PathRWKV: Enhancing Whole Slide Image Inference with Asymmetric Recurrent Modeling
A State Space Model cuts GPU memory usage to constant while beating 11 SOTA methods.
PathRWKV introduces a novel approach to processing whole-slide pathology images, which are too large for direct GPU loading. Traditional two-stage MIL frameworks decouple tile extraction from slide-level modeling but suffer from four critical flaws: training/inference memory trade-offs, overfitting on small datasets, loss of spatial structure, and poor multi-scale feature handling. To tackle these, the team proposes an asymmetric structure using max pooling aggregation that enables parallelized training with high throughput and recurrent inference with constant (O(1)) memory complexity. They also incorporate 2D sinusoidal positional encoding to retain spatial context, random sampling for data diversity, and a multi-task learning module to regularize feature learning.

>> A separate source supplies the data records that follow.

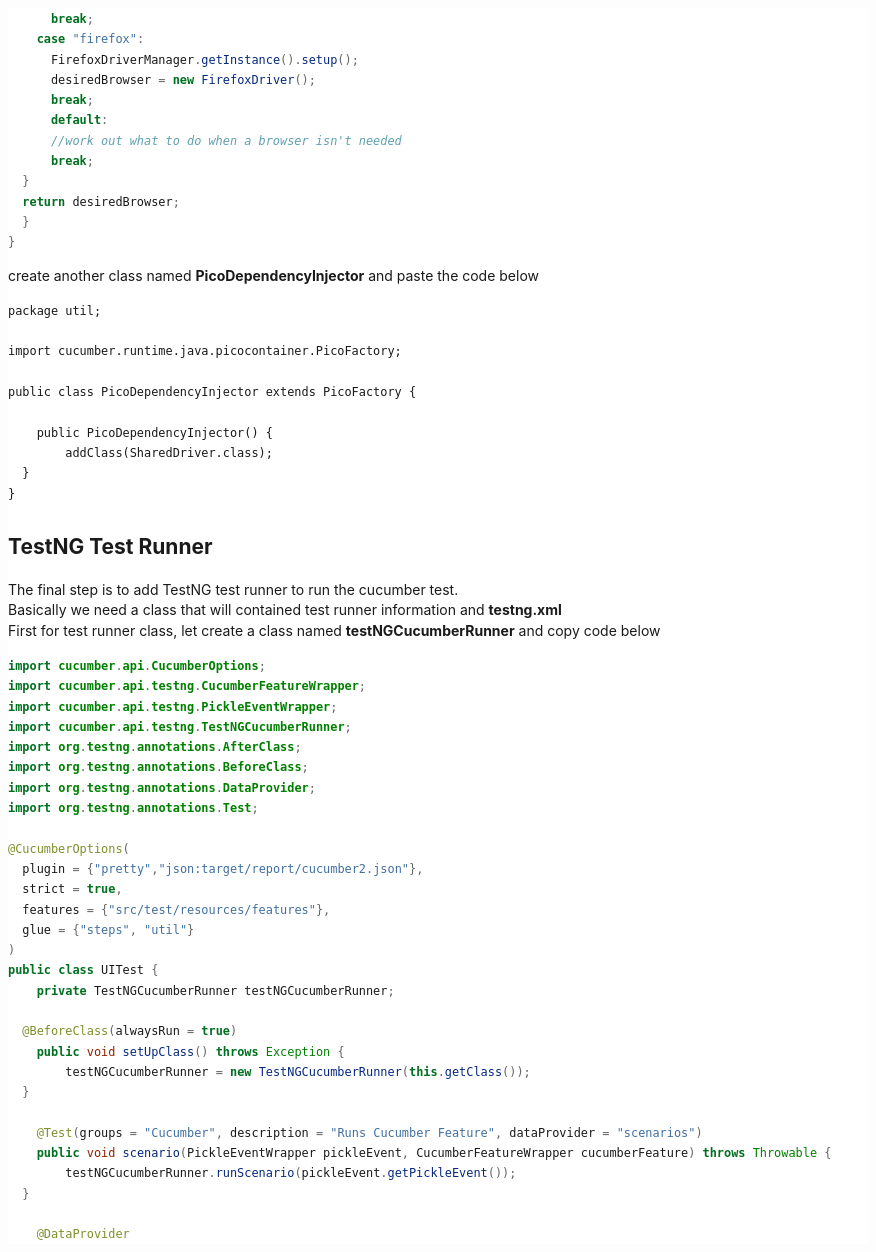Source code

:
 ```java
      break; 
    case "firefox":  
      FirefoxDriverManager.getInstance().setup();  
      desiredBrowser = new FirefoxDriver();  
      break; 
      default:  
      //work out what to do when a browser isn't needed  
      break;  
  }  
  return desiredBrowser;  
  }  
}
```
create another class named **PicoDependencyInjector** and paste the code below

```
package util;  

import cucumber.runtime.java.picocontainer.PicoFactory;  

public class PicoDependencyInjector extends PicoFactory {  

    public PicoDependencyInjector() {  
        addClass(SharedDriver.class);  
  }  
}
```
## TestNG Test Runner

The final step is to add TestNG test runner to run the cucumber test.  
Basically we need a class that will contained test runner information and **testng.xml**  
First for test runner class, let create a class named **testNGCucumberRunner** and copy code below

```java
import cucumber.api.CucumberOptions;  
import cucumber.api.testng.CucumberFeatureWrapper;  
import cucumber.api.testng.PickleEventWrapper;  
import cucumber.api.testng.TestNGCucumberRunner;  
import org.testng.annotations.AfterClass;  
import org.testng.annotations.BeforeClass;  
import org.testng.annotations.DataProvider;  
import org.testng.annotations.Test;  

@CucumberOptions(  
  plugin = {"pretty","json:target/report/cucumber2.json"},  
  strict = true,  
  features = {"src/test/resources/features"},  
  glue = {"steps", "util"}  
)  
public class UITest {  
    private TestNGCucumberRunner testNGCucumberRunner;  

  @BeforeClass(alwaysRun = true)  
    public void setUpClass() throws Exception {  
        testNGCucumberRunner = new TestNGCucumberRunner(this.getClass());  
  }  

    @Test(groups = "Cucumber", description = "Runs Cucumber Feature", dataProvider = "scenarios")  
    public void scenario(PickleEventWrapper pickleEvent, CucumberFeatureWrapper cucumberFeature) throws Throwable {  
        testNGCucumberRunner.runScenario(pickleEvent.getPickleEvent());  
  }  

    @DataProvider  
```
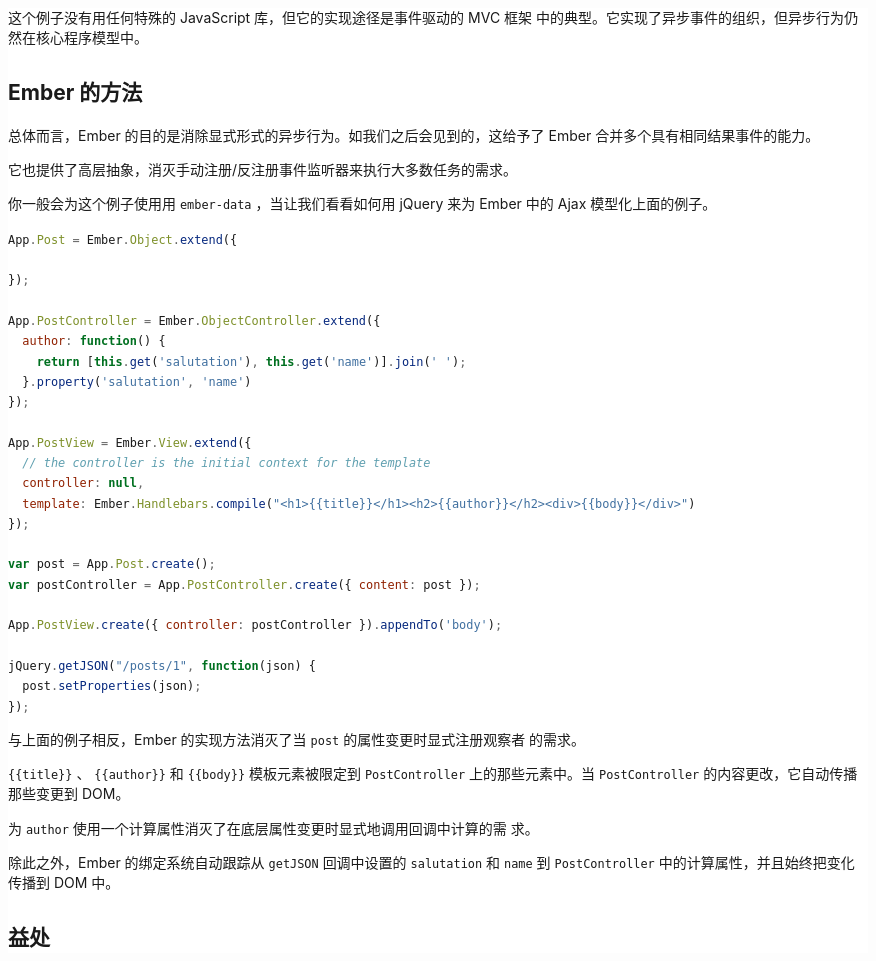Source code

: 这个例子没有用任何特殊的 JavaScript 库，但它的实现途径是事件驱动的 MVC 框架
中的典型。它实现了异步事件的组织，但异步行为仍然在核心程序模型中。

## Ember 的方法

总体而言，Ember 的目的是消除显式形式的异步行为。如我们之后会见到的，这给予了
Ember 合并多个具有相同结果事件的能力。

它也提供了高层抽象，消灭手动注册/反注册事件监听器来执行大多数任务的需求。

你一般会为这个例子使用用 `ember-data` ，当让我们看看如何用 jQuery 来为 Ember
中的 Ajax 模型化上面的例子。

```javascript
App.Post = Ember.Object.extend({
  
});

App.PostController = Ember.ObjectController.extend({
  author: function() {
    return [this.get('salutation'), this.get('name')].join(' ');
  }.property('salutation', 'name')
});

App.PostView = Ember.View.extend({
  // the controller is the initial context for the template
  controller: null,
  template: Ember.Handlebars.compile("<h1>{{title}}</h1><h2>{{author}}</h2><div>{{body}}</div>")
});

var post = App.Post.create();
var postController = App.PostController.create({ content: post });

App.PostView.create({ controller: postController }).appendTo('body');

jQuery.getJSON("/posts/1", function(json) {
  post.setProperties(json);
});
```

与上面的例子相反，Ember 的实现方法消灭了当 `post` 的属性变更时显式注册观察者
的需求。

`{{title}}` 、 `{{author}}` 和 `{{body}}` 模板元素被限定到 `PostController`
上的那些元素中。当 `PostController` 的内容更改，它自动传播那些变更到 DOM。

为 `author` 使用一个计算属性消灭了在底层属性变更时显式地调用回调中计算的需
求。

除此之外，Ember 的绑定系统自动跟踪从 `getJSON` 回调中设置的 `salutation` 和
`name` 到 `PostController` 中的计算属性，并且始终把变化传播到 DOM 中。

## 益处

The model integrates TimeMix and ChannelMix modules for dynamic multi-scale feature modeling across temporal and spatial dimensions. In extensive experiments spanning 29,073 WSIs from 11 datasets—covering various cancer types and staining protocols—PathRWKV outperformed 11 state-of-the-art methods on 10 of those datasets. This makes it a scalable, memory-efficient solution for deployment in clinical pathology workflows where GPU resources are often limited and real-time inference is desirable.
- Asymmetric recurrent structure achieves O(1) memory complexity during inference, enabling processing on GPUs with limited VRAM
- Outperforms 11 SOTA methods on 10 out of 11 datasets covering 29,073 whole-slide images
- Incorporates 2D sinusoidal position encoding to restore spatial structure lost in tile-based MIL approaches
Why It Matters
Enables scalable, real-time AI-assisted cancer diagnosis on standard hardware, reducing barriers for clinical adoption.